DOCUMENT SEGMENT |
Friday, September 25, 2015

Opportunity costs and fiber optic communications: A closer look at Jeff Gahan's luxurious incomprehension.

Opportunity cost is defined as “the loss of potential gain from other alternatives when one alternative is chosen.”

During last night’s League of Women Voters “debate” at Estadio Azteca, I proposed that questioning the price of Jeff Gahan’s nice shiny capital project objects, while necessary and to be encouraged, doesn’t go far enough.

To be succinct, $20 million in TIF bonding for parks improvements not only makes hash of any sensible definition of economic development, but it also represents the absence of potential gain from other projects.

Down the road, as we continue to pay debt service (including interest) on Gahan’s bonded spending spree, and as yearly maintenance costs for these baubles escalate over time, what will we have lost by not pursuing infrastructure needs, as opposed to bread-and-circuses wants?

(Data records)
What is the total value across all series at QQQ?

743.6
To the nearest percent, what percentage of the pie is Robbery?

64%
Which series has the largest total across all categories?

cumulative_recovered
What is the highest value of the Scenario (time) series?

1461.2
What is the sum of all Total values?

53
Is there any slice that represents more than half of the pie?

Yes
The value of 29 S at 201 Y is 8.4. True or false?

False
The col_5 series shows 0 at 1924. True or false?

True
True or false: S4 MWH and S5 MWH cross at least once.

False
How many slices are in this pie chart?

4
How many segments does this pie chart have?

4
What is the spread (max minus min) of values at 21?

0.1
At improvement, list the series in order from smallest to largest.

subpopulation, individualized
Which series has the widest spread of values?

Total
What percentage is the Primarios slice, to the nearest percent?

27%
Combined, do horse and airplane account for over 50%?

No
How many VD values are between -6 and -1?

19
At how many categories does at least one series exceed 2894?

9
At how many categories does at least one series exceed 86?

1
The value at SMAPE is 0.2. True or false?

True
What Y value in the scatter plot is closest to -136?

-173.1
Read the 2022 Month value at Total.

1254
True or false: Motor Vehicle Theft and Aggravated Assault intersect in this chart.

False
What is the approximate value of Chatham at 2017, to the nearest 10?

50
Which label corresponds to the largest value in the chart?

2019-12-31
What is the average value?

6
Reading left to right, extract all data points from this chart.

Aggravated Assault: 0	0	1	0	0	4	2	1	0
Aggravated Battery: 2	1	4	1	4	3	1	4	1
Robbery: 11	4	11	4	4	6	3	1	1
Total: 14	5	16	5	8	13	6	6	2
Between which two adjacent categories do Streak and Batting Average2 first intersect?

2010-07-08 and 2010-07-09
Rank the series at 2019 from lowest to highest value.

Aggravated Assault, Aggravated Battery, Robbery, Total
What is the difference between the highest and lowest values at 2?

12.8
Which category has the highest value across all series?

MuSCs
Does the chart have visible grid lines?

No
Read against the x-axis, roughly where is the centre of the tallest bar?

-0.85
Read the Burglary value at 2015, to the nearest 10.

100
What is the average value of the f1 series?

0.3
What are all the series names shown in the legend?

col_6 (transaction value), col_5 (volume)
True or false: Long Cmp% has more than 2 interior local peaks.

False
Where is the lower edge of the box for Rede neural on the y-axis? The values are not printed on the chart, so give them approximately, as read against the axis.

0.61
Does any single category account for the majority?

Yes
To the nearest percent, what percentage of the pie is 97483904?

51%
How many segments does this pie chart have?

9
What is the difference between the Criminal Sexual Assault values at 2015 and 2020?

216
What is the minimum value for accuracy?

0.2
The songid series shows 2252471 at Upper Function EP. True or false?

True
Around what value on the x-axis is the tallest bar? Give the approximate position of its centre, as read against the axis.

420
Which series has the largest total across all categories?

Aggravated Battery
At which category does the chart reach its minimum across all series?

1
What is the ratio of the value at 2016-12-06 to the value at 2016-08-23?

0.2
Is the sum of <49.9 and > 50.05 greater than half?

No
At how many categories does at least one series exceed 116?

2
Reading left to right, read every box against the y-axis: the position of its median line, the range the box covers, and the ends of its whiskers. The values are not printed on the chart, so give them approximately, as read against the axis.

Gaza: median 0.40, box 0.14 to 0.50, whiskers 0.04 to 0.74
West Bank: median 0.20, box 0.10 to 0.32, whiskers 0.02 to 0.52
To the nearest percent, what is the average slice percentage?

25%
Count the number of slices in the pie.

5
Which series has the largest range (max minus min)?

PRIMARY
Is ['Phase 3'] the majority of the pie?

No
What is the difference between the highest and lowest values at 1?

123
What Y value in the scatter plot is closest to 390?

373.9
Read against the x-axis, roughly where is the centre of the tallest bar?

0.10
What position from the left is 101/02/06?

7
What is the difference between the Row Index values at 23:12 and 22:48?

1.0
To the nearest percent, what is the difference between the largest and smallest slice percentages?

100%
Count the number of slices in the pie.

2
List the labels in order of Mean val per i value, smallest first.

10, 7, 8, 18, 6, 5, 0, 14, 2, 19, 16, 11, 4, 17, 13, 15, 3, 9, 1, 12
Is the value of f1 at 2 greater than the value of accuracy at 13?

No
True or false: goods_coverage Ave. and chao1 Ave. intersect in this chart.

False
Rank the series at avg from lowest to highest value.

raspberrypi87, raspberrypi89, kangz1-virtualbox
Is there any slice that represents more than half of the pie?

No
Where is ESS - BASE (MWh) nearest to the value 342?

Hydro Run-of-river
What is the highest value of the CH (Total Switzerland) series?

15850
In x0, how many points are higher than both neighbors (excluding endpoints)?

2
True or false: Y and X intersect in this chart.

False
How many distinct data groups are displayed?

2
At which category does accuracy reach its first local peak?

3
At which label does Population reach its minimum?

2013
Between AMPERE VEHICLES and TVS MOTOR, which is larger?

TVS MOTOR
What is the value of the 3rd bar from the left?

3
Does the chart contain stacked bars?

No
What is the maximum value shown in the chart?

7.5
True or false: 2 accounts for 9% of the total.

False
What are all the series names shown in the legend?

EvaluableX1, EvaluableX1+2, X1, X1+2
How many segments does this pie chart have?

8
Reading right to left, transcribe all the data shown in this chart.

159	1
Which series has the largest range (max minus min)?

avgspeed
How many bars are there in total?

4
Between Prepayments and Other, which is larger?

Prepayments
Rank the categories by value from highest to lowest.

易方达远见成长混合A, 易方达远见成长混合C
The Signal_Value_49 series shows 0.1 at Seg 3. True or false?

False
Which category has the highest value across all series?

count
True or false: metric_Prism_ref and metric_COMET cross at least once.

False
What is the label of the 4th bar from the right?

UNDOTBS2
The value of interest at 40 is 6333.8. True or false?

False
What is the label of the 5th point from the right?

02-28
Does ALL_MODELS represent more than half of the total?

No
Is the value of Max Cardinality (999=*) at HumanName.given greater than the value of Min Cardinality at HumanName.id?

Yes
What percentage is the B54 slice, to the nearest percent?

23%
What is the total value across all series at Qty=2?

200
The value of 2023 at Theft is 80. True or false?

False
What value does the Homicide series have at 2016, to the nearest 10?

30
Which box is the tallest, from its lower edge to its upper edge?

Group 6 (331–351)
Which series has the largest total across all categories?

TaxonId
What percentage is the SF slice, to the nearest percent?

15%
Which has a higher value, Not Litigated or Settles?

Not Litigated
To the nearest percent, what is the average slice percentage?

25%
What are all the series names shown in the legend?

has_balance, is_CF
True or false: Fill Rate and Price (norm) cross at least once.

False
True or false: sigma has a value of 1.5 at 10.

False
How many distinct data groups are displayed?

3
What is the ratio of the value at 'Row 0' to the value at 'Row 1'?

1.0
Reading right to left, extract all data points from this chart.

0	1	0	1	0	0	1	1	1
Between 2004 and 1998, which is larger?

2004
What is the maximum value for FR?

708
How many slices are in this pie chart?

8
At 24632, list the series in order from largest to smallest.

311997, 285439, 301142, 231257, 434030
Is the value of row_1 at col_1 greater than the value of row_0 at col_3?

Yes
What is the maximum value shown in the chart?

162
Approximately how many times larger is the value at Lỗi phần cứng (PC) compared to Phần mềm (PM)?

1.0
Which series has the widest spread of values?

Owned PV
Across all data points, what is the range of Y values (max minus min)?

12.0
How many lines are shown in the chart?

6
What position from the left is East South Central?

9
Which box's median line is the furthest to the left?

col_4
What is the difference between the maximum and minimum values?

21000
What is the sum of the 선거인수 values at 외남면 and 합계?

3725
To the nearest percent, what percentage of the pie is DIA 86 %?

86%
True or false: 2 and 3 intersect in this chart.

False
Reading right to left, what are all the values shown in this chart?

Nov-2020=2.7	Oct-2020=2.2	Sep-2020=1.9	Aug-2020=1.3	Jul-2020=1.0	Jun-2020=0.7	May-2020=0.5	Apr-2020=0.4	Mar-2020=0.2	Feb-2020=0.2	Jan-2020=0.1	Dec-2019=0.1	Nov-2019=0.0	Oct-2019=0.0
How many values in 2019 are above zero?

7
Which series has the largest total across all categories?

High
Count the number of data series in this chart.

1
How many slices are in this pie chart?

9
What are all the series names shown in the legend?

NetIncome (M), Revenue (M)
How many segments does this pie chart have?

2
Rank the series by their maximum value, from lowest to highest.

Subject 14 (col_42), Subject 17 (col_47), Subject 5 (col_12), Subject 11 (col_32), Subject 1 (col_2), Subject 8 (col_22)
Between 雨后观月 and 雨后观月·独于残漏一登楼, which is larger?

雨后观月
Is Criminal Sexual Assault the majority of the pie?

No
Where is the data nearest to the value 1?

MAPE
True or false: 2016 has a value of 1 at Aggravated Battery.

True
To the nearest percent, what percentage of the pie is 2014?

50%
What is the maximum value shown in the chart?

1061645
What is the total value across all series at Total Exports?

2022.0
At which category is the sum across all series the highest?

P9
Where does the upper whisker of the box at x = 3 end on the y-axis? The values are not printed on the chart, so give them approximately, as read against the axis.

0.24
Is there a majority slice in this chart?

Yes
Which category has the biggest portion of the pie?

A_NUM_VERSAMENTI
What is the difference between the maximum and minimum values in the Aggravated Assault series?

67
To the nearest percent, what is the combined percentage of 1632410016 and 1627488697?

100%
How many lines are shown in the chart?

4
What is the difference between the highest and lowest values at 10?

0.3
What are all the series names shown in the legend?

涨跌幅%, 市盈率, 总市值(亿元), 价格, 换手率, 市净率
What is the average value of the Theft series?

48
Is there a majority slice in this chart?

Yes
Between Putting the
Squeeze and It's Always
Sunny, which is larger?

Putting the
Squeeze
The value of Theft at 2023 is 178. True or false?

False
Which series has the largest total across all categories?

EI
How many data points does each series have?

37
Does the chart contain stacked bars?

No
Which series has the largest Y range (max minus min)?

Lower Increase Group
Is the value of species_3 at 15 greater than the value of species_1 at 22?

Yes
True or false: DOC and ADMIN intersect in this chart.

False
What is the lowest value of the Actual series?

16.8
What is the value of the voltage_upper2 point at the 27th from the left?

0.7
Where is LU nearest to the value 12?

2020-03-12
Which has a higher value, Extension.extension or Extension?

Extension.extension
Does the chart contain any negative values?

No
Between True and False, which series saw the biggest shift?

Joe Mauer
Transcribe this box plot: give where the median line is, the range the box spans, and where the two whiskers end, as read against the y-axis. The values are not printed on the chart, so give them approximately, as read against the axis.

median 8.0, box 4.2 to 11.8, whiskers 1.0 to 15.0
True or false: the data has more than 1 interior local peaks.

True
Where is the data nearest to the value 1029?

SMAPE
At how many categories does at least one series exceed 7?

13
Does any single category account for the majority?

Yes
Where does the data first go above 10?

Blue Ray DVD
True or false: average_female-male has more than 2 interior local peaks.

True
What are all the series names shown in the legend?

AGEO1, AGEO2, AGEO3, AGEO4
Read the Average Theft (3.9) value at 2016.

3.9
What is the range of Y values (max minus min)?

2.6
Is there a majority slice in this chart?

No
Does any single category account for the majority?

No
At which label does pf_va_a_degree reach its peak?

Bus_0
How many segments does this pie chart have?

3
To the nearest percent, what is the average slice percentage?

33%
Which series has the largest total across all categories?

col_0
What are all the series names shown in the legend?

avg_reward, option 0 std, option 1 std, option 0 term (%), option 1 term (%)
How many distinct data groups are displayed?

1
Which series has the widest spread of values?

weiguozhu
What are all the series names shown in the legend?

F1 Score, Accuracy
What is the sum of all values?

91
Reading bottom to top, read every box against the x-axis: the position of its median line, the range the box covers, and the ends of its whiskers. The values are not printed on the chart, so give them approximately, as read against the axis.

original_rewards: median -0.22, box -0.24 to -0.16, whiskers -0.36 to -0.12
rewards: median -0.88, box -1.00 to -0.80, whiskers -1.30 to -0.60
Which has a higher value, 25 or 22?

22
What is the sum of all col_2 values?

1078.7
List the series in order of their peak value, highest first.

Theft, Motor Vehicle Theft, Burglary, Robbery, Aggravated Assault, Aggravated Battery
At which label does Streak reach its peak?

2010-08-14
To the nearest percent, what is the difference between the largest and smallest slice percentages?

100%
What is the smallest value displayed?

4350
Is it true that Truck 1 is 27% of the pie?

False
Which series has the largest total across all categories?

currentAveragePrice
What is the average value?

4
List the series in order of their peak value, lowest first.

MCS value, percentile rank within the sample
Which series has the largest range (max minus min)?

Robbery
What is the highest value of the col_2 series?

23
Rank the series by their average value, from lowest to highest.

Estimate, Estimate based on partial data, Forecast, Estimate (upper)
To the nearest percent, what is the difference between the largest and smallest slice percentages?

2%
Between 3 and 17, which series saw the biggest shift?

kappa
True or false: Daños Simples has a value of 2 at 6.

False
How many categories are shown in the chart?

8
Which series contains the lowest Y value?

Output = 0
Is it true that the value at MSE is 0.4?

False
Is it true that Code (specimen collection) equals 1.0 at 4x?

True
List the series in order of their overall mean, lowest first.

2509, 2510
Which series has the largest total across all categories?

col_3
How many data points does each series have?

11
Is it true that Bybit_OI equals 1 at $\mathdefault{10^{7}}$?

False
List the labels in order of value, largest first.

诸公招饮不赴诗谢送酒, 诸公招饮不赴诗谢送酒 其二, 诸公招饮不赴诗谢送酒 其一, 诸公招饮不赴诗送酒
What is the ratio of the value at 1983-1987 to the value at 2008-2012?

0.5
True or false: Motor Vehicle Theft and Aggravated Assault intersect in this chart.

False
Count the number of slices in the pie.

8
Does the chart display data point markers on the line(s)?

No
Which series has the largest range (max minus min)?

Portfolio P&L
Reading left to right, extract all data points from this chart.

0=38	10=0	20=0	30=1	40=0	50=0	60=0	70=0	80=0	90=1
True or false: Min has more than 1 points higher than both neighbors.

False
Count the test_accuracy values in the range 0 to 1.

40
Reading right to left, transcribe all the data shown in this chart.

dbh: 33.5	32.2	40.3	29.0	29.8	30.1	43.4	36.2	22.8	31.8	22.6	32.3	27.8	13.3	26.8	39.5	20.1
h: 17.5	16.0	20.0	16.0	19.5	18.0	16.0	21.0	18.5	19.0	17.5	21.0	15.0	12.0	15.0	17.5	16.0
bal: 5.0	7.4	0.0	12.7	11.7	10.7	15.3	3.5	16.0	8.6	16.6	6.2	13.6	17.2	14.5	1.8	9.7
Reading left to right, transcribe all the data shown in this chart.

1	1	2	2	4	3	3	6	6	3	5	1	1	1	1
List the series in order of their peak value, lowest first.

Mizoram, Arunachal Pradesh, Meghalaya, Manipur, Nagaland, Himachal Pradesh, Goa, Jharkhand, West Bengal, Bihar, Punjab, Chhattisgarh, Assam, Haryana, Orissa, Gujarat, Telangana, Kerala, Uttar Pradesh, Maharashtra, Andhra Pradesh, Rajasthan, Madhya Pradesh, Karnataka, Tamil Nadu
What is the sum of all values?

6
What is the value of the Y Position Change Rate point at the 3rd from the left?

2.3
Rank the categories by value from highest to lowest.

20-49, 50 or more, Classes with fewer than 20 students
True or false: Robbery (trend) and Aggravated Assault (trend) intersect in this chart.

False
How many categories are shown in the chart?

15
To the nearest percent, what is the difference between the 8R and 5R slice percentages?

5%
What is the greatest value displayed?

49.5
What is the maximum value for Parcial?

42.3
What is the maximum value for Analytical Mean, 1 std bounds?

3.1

TASKS TO PERFORM |
1. In the opinion piece on opportunity costs, how much TIF bonding is set for parks improvements?
2. Resume the opinion piece on opportunity costs, starting after its final sentence.
None of the data records is needed here.

ANSWERS BY TASK |
1. $20 million.

2.
My example of urgent need? Fiber optic communication. Here's an overview.

A November 2010 report by the U.S. Small Business Administration (SBA) found that the Internet plays an integral role in helping small businesses achieve their strategic goals, improve competitiveness and efficiency, and interact with customers and vendors.

Respondents to SBA’s survey generally agreed that high-speed Internet access is “as essential to my business as other services such as water, sewer, or electricity.”

A more recent report from Connected Nation also shows that broadband connectivity is an increasingly essential component for business growth in the United States.

It states that over four million U.S. firms have web sites, including more than two million businesses with fewer than five employees, and that broadband-connected businesses report annual median sales revenues approximately $300,000 higher than revenues for businesses without broadband.

With Louisville partnering to explore Google Fiber, and as a fiber optic trunk line is being installed through Jeffersonville (estimated completion is 2016), it's easy to see how quickly New Albany could fall completely off the map of modernity.

I propose we call this preferred premature obsolescence "The Indatus Effect."

At a time when cities like Chattanooga are deploying fiber optic to shed their smokestack images, New Albany's mayor insists that a water park, not high tech jobs, constitute economic development.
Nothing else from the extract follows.